» THE TASK: Revise the records below so that every "bounding box" reads "enclosing box", leaving everything else as it is.
☆ ☆ ☆ ☆ ☆ ☆ ☆
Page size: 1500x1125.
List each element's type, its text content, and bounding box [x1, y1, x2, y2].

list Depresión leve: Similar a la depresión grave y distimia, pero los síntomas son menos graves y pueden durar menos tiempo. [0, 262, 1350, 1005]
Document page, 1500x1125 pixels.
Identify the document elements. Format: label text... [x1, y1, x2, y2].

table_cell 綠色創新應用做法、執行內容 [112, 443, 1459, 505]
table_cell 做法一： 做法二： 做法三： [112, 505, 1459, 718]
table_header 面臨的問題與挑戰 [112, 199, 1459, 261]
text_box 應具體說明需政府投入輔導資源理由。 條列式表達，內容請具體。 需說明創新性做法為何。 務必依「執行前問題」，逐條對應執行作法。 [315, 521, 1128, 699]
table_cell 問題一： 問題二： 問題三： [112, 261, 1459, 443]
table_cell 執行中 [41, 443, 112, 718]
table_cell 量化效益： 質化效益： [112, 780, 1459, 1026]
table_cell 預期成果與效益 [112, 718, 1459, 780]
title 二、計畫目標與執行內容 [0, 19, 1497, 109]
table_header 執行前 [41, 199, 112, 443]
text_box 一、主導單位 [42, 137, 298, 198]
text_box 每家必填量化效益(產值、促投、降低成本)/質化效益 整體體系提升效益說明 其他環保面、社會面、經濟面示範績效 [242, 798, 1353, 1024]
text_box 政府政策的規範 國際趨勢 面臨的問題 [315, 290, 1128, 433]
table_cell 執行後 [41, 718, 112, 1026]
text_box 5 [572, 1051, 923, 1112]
☆ ☆ ☆ ☆ ☆ ☆ ☆
» PROBLEM SOLUTION:
Page size: 1500x1125.
List each element's type, its text content, and enclosing box [x1, y1, x2, y2].

list Depresión leve: Similar a la depresión grave y distimia, pero los síntomas son menos graves y pueden durar menos tiempo. [0, 262, 1350, 1005]
Document page, 1500x1125 pixels.
Identify the document elements. Format: label text... [x1, y1, x2, y2].

table_cell 綠色創新應用做法、執行內容 [112, 443, 1459, 505]
table_cell 做法一： 做法二： 做法三： [112, 505, 1459, 718]
table_header 面臨的問題與挑戰 [112, 199, 1459, 261]
text_box 應具體說明需政府投入輔導資源理由。 條列式表達，內容請具體。 需說明創新性做法為何。 務必依「執行前問題」，逐條對應執行作法。 [315, 521, 1128, 699]
table_cell 問題一： 問題二： 問題三： [112, 261, 1459, 443]
table_cell 執行中 [41, 443, 112, 718]
table_cell 量化效益： 質化效益： [112, 780, 1459, 1026]
table_cell 預期成果與效益 [112, 718, 1459, 780]
title 二、計畫目標與執行內容 [0, 19, 1497, 109]
table_header 執行前 [41, 199, 112, 443]
text_box 一、主導單位 [42, 137, 298, 198]
text_box 每家必填量化效益(產值、促投、降低成本)/質化效益 整體體系提升效益說明 其他環保面、社會面、經濟面示範績效 [242, 798, 1353, 1024]
text_box 政府政策的規範 國際趨勢 面臨的問題 [315, 290, 1128, 433]
table_cell 執行後 [41, 718, 112, 1026]
text_box 5 [572, 1051, 923, 1112]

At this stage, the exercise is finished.